3. Describe prevailing conceptual frameworks in social work and psychology, both in direct practice and administration.
4. Identify the criterion for a presentation or paper to be considered ‘peer-reviewed’, the highest standard for generating new knowledge in a profession.
Janet F. Rosenzweig, MS, PhD,MPA
Dr. Janet Rosenzweig serves as a Senior Policy Analyst for the Institute for Human Services in Columbus Ohio and is also a Lecturer at the Fels Institute of Government at the University of Pennsylvania. She has worked for more than four decades focusing on child and family welfare in the public and non-profit sectors.
Dr. Rosenzweig earned certification as a sex educator and in 1978 brought that perspective to one of the first child sexual abuse programs in the country, located in east Tennessee. What began as a two-person, 24/7 sex-abuse helpline funded by the first-ever round of CAPTA grants grew to a treatment program serving six counties, a training program serving two federal regions and a research program, all under Rosenzweig’s direction.
Rosenzweig moved to Texas, where she was a consultant/trainer for the child protection system while serving as Executive Director of Girls Clubs of Dallas. She then decided to pursue a doctorate at Rutgers, The State University of New Jersey. While a student, she began her public service in New
Jersey by helping to found the state’s first county Commission on Child Abuse; in 1988 she helped craft one of the first protocols for multi-disciplinary child abuse investigations. She then served as that County’s cabinet-level Human Services Director, managing divisions on mental health, addictions, disabilities, youth services, The Office on Aging, the County Library System, and the County Juvenile Detention Center. This broad perspective informed her teaching of graduate students at Rider University, Temple University, Montclair State University and now at The University of Pennsylvania.

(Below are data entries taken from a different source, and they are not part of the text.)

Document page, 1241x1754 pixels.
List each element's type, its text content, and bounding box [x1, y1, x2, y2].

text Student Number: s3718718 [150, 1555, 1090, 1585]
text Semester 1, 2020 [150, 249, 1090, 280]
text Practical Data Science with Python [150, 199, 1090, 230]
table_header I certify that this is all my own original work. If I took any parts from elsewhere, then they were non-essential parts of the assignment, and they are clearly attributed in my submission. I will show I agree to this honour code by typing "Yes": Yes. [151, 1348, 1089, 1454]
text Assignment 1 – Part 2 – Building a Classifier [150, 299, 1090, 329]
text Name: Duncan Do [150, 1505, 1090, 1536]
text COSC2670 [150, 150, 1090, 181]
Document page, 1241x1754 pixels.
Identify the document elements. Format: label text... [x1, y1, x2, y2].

Dr. Rosenzweig moved to statewide service by joining Prevent Child Abuse New Jersey as Executive Director from 2001 - 2007. She more than doubled the size and scope of the agency.

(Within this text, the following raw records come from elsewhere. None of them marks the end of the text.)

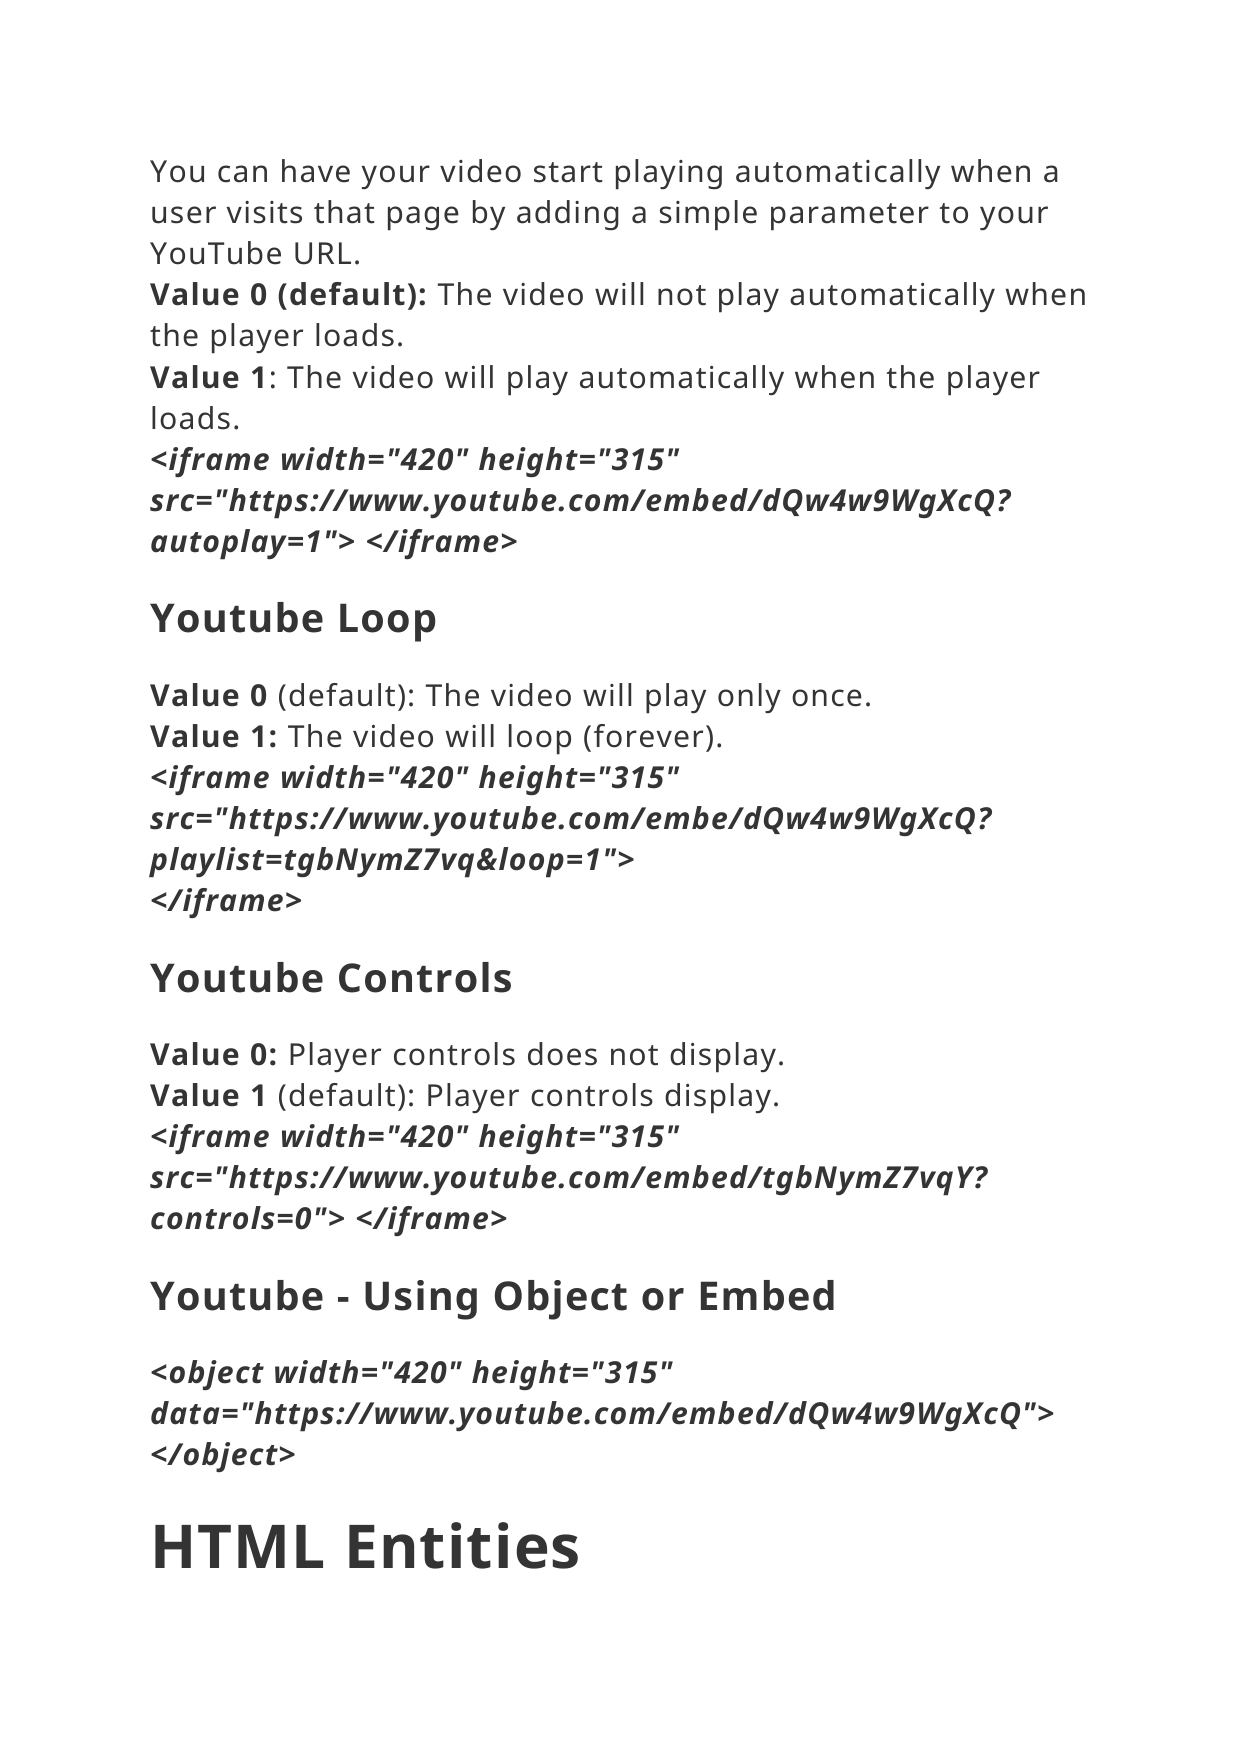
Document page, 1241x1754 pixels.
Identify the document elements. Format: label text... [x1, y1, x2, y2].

text <object width="420" height="315" data="https://www.youtube.com/embed/dQw4w9WgXcQ"> </object> [150, 1351, 1090, 1474]
text Value 0 (default): The video will play only once. Value 1: The video will loop (forever). <iframe width="420" height="315" src="https://www.youtube.com/embe/dQw4w9WgXcQ?playlist=tgbNymZ7vq&loop=1"> </iframe> [150, 674, 1090, 921]
text HTML Entities [150, 1503, 1090, 1586]
text Youtube Loop [150, 591, 1090, 644]
text Youtube Controls [150, 950, 1090, 1004]
text You can have your video start playing automatically when a user visits that page by adding a simple parameter to your YouTube URL. Value 0 (default): The video will not play automatically when the player loads. Value 1: The video will play automatically when the player loads. <iframe width="420" height="315" src="https://www.youtube.com/embed/dQw4w9WgXcQ?autoplay=1"> </iframe> [150, 150, 1090, 561]
text Youtube - Using Object or Embed [150, 1268, 1090, 1322]
text Value 0: Player controls does not display. Value 1 (default): Player controls display. <iframe width="420" height="315" src="https://www.youtube.com/embed/tgbNymZ7vqY?controls=0"> </iframe> [150, 1033, 1090, 1239]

After obtaining a Master’s in Public Administration from the Harvard Kennedy School in 2008, Dr. Rosenzweig drew on her experiences as a sex educator working with child abuse to write The Sex-Wise Parent: The Parent's Guide Protecting Your Child, Strengthening Your Family, and Talking to Kids about Sex, Abuse, and Bullying, (Skyhorse Publishing, 2012). Dr. Rosenzweig continued this national focus as Vice President for Research and Programs at Prevent Child Abuse America, managing a national resource center for sex abuse prevention and working closely with the national expansion of evidence-based home visiting programs. She was then invited to serve The American Professional Society on the Abuse of Children (APSAC) as Executive Director, a position she held until 2021.
Comfortable being called a ‘policy-wonk’ Janet has recently had to come to terms with her inner statistics-geek, admitting the pleasure she takes from developing regression models. When not working, she also enjoys yoga, astrology and traveling in Italy, where she enjoys great wine, food, and friends.